Limitations of the Locale System

This section explains multilingual support, misuse of locales, and the absence of filesystem information for encoding types.

Multilingual Support

There can be only one locale at a time associated with any given process in an internationalized system. Therefore, although multilingual applications--which give the appearance of using more than one locale at a time--can be created, internationalization does not provide inherent support for them. Here are two examples of multilingual programs:

An application creates and maintains windows on four different displays, operated by four different users. The program has a single controlling process, which is associated with only one locale at any given time. However, the application can switch back and forth between locales as it switches between users, so the four users may each use a different locale.
In a sophisticated editing system with a complex user interface, a user may wish to operate the interface in one language while entering or editing text in another. For instance, a user whose first language is German may wish to compose a Japanese document, using Japanese input and text manipulation, but with the user interface operating in German. (There is no standard interface for such behavior.)

In writing a multilingual application, the first task is identifying the locales for the program to run in and when they apply. (There is no standard method for performing this task.) Once the application has chosen the desired locales, it must do one of the following:

fork, and then call setlocale() differently in each process
call setlocale() repeatedly as necessary to change from language to language

Misuse of Locales

The LANG environment variable and the locale variables provide the freedom to configure a locale, but they do not protect the user from creating a nonsensical combination of settings. For example, you are allowed to set LANG to fr (French) and LC_COLLATE to ja_JP.EUC (Japanese). In such a case, string routines would assume text encoded in 8859-1--except for the sorting routines, which might assume French text and Japanese sorting rules. This would likely result in arbitrary-seeming behavior.

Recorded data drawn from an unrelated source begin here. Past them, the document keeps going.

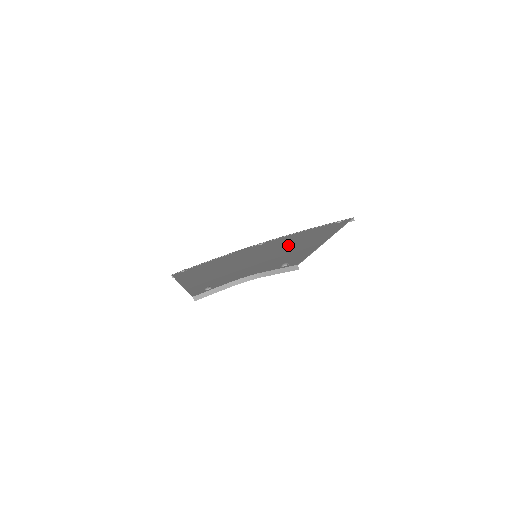
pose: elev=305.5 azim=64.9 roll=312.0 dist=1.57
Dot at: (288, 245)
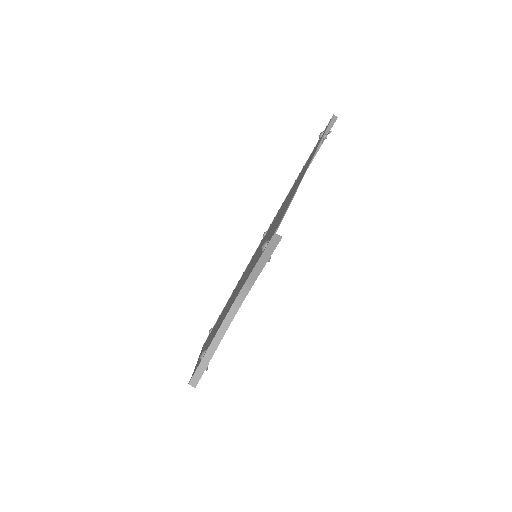
Dot at: occluded
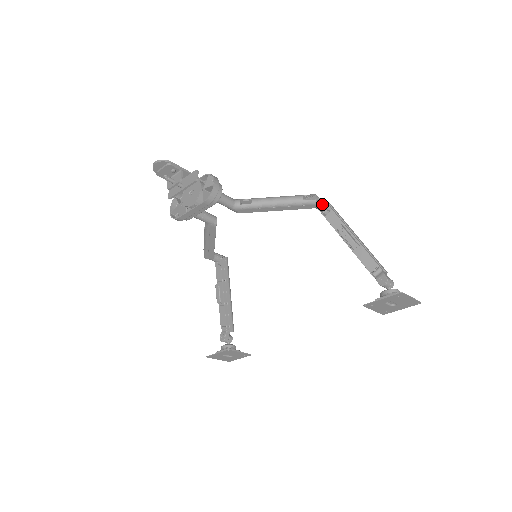
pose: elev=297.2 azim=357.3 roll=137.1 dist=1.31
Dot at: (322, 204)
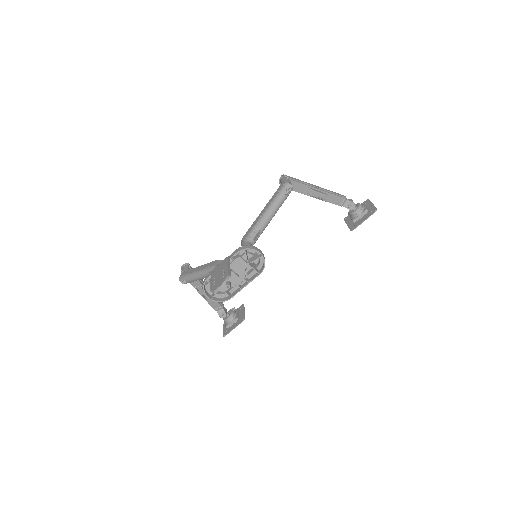
Dot at: occluded
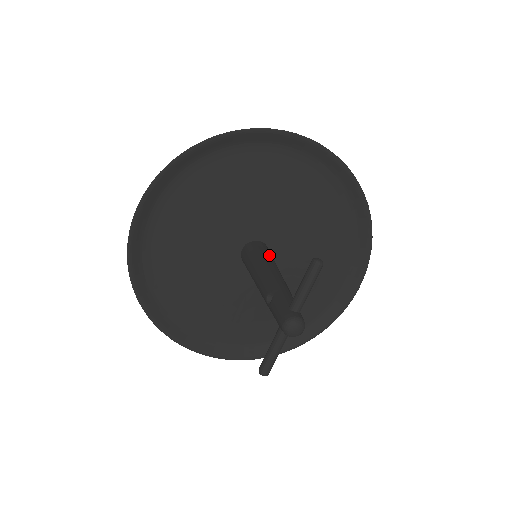
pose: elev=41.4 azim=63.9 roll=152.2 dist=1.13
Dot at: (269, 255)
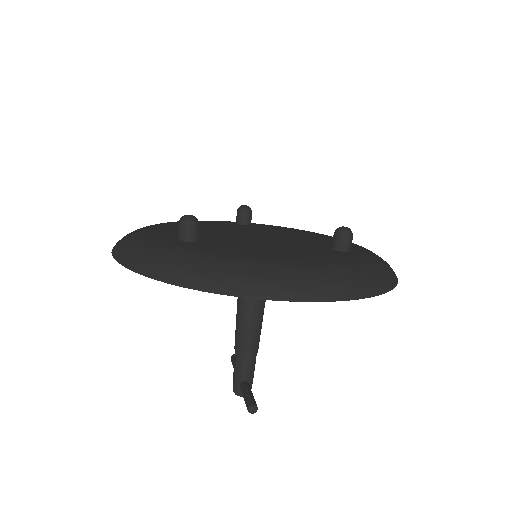
Dot at: occluded
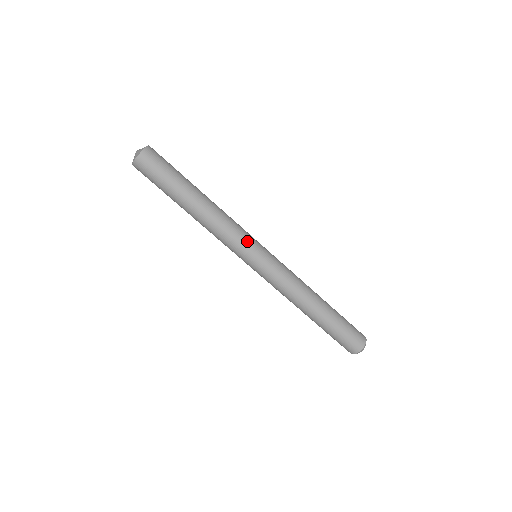
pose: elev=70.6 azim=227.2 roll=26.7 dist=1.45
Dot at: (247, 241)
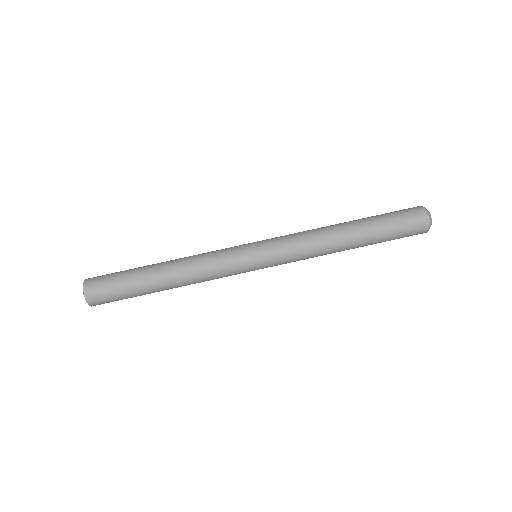
Dot at: (232, 248)
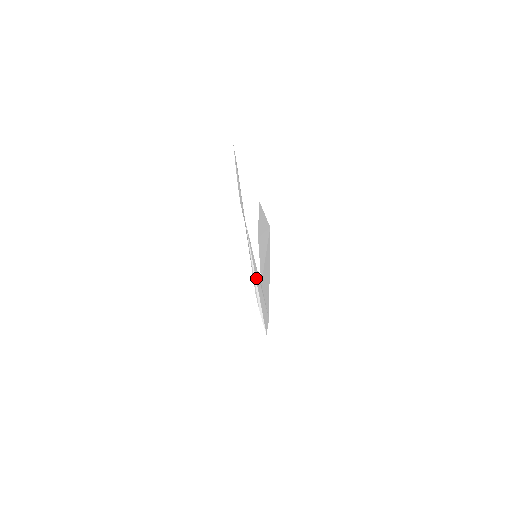
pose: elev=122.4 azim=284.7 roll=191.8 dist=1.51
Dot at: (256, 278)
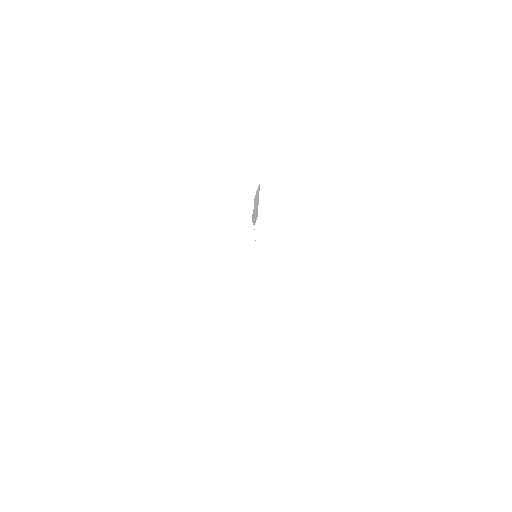
Dot at: occluded
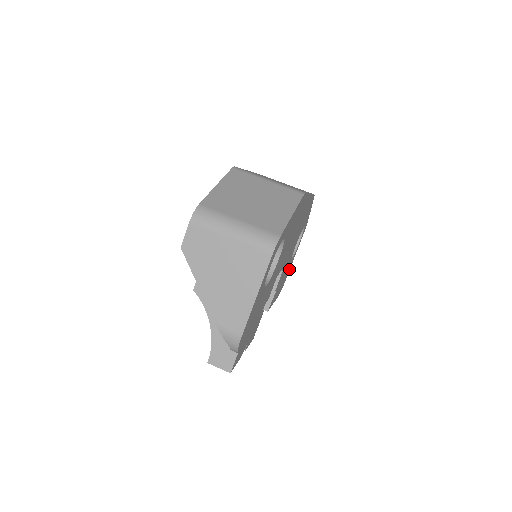
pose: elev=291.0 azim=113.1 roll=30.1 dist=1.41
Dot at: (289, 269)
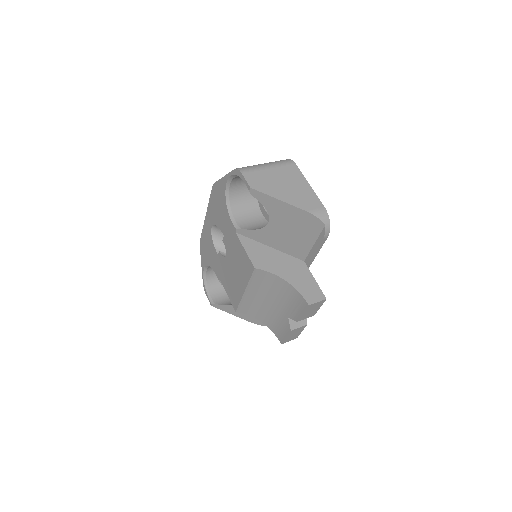
Dot at: occluded
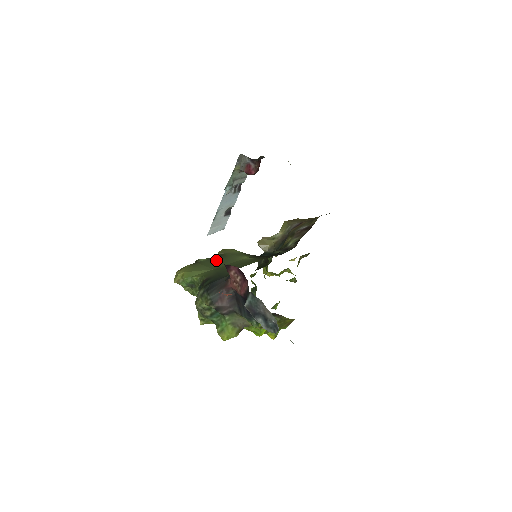
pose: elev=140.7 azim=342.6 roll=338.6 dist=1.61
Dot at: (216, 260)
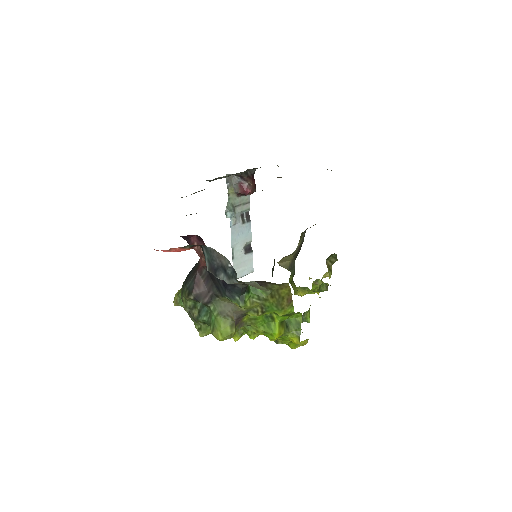
Dot at: occluded
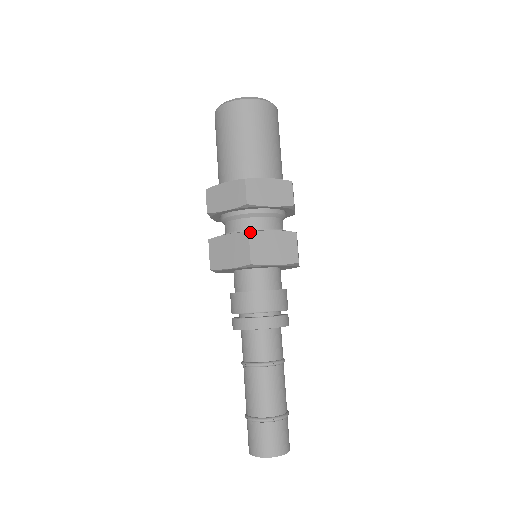
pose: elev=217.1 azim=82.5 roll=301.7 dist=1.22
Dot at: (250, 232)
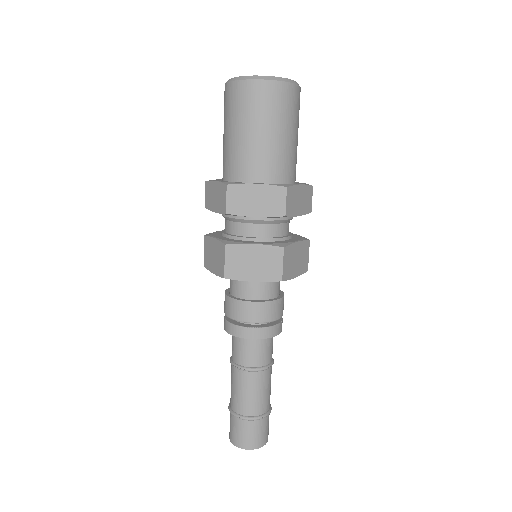
Dot at: (285, 247)
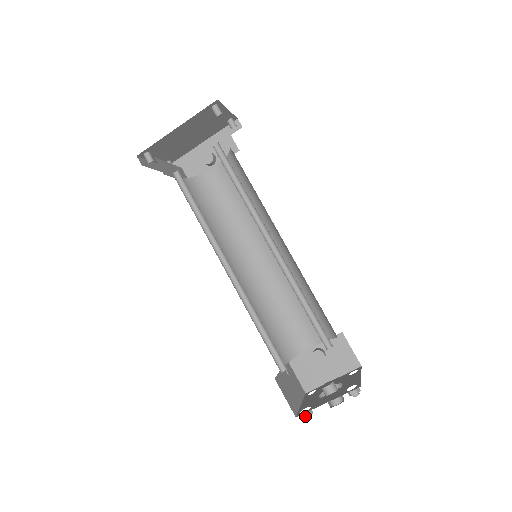
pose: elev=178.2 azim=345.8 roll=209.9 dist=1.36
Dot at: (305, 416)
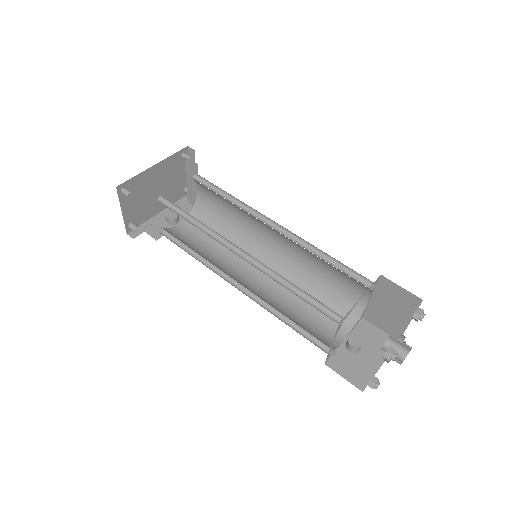
Dot at: (391, 352)
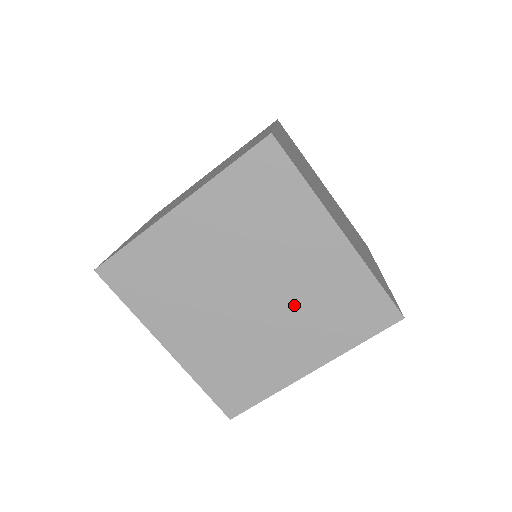
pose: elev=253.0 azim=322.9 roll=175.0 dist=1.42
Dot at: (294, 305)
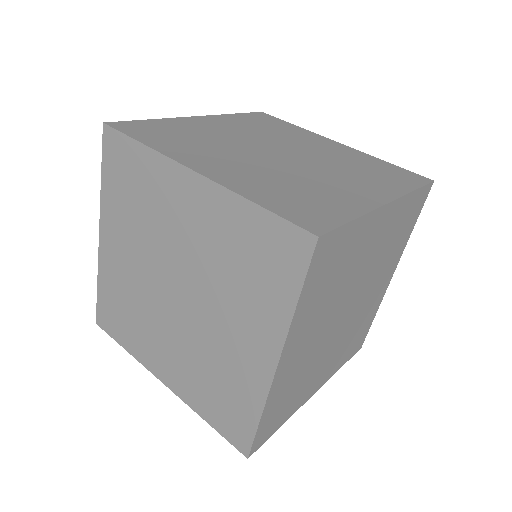
Dot at: (350, 328)
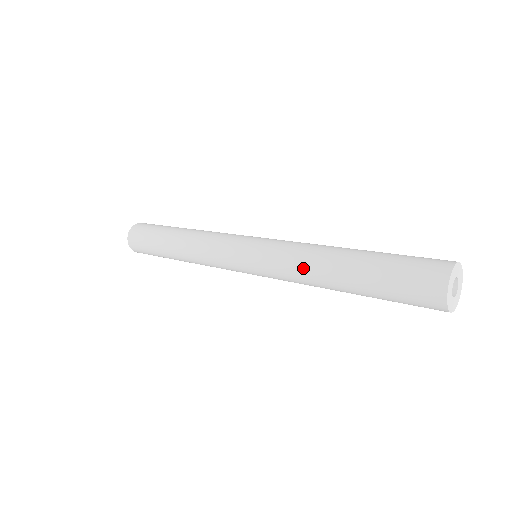
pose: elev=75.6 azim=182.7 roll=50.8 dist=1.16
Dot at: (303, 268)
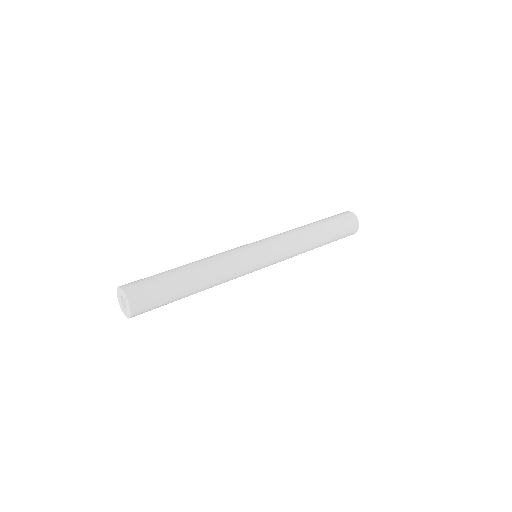
Dot at: (295, 231)
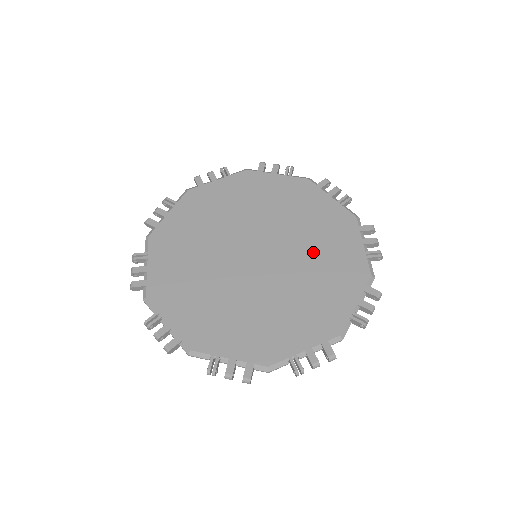
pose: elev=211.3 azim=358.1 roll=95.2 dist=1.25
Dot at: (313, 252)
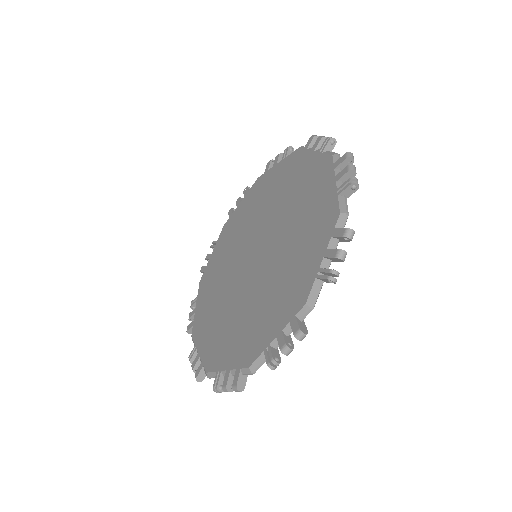
Dot at: (293, 222)
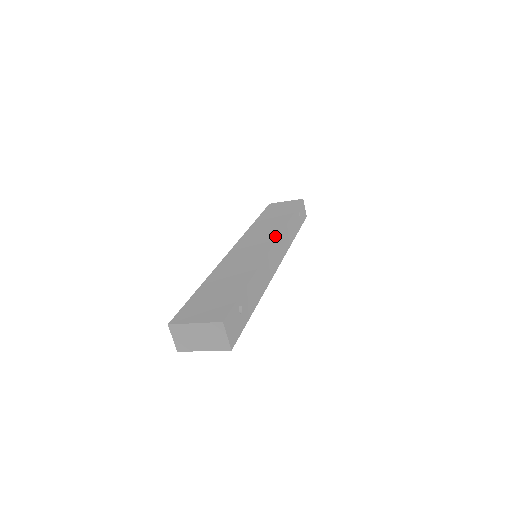
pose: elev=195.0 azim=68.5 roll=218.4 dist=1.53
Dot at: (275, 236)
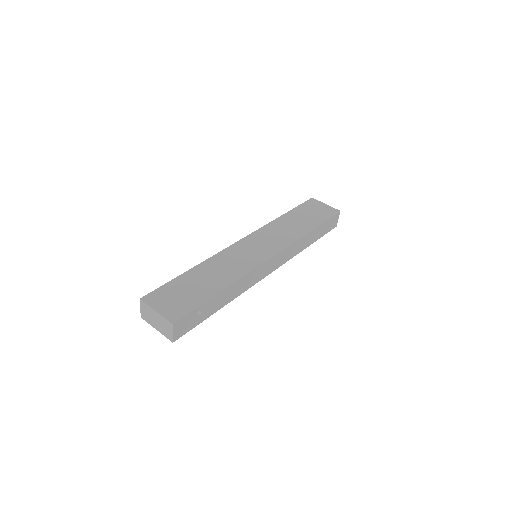
Dot at: (280, 248)
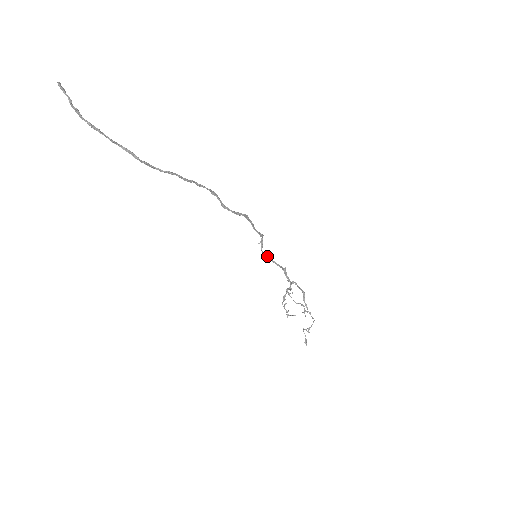
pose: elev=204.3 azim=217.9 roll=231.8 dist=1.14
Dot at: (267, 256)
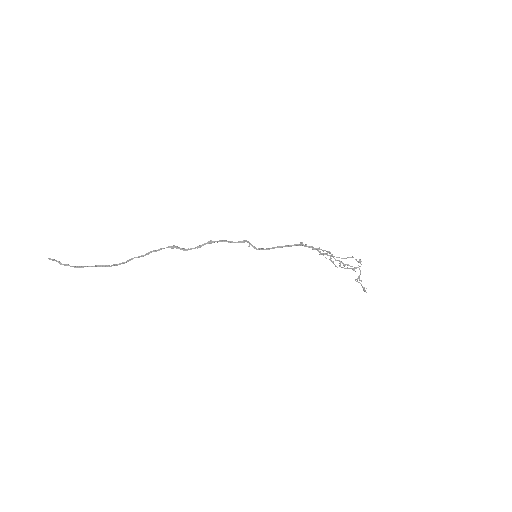
Dot at: (270, 248)
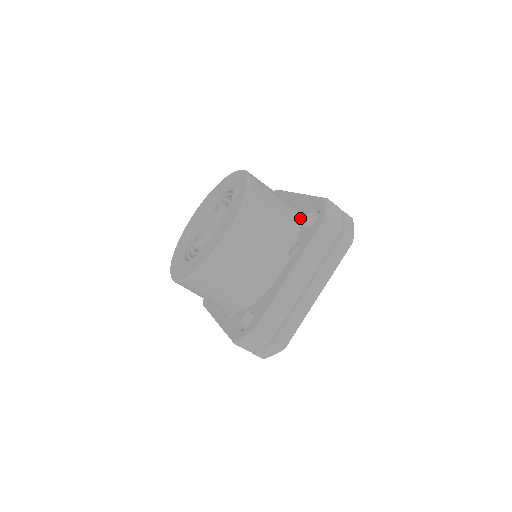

No Filesystem Information for Encoding Types

The IRIX filesystem does not contain information about what encoding should be associated with any given data. Thus, applications must assume that data presented to an application in some locale is properly encoded for that locale. In other words, a file is interpreted differently depending on locale; there is no way to ask the file what it thinks its encoding is.

For example, you may have created a file while in a Japanese locale using EUC. Later, you might try printing it while in a French locale. The results will likely resemble a random collection of Latin 1 characters.

This problem applies to almost all stored strings. Most strings are uninterpreted sequences of nonzero bytes. This includes, for example, filenames. You can, if you want to, name your files using Chinese characters in a Chinese locale, but the names will look odd to anyone who runs /bin/ls on the same filesystem using a non-Chinese locale.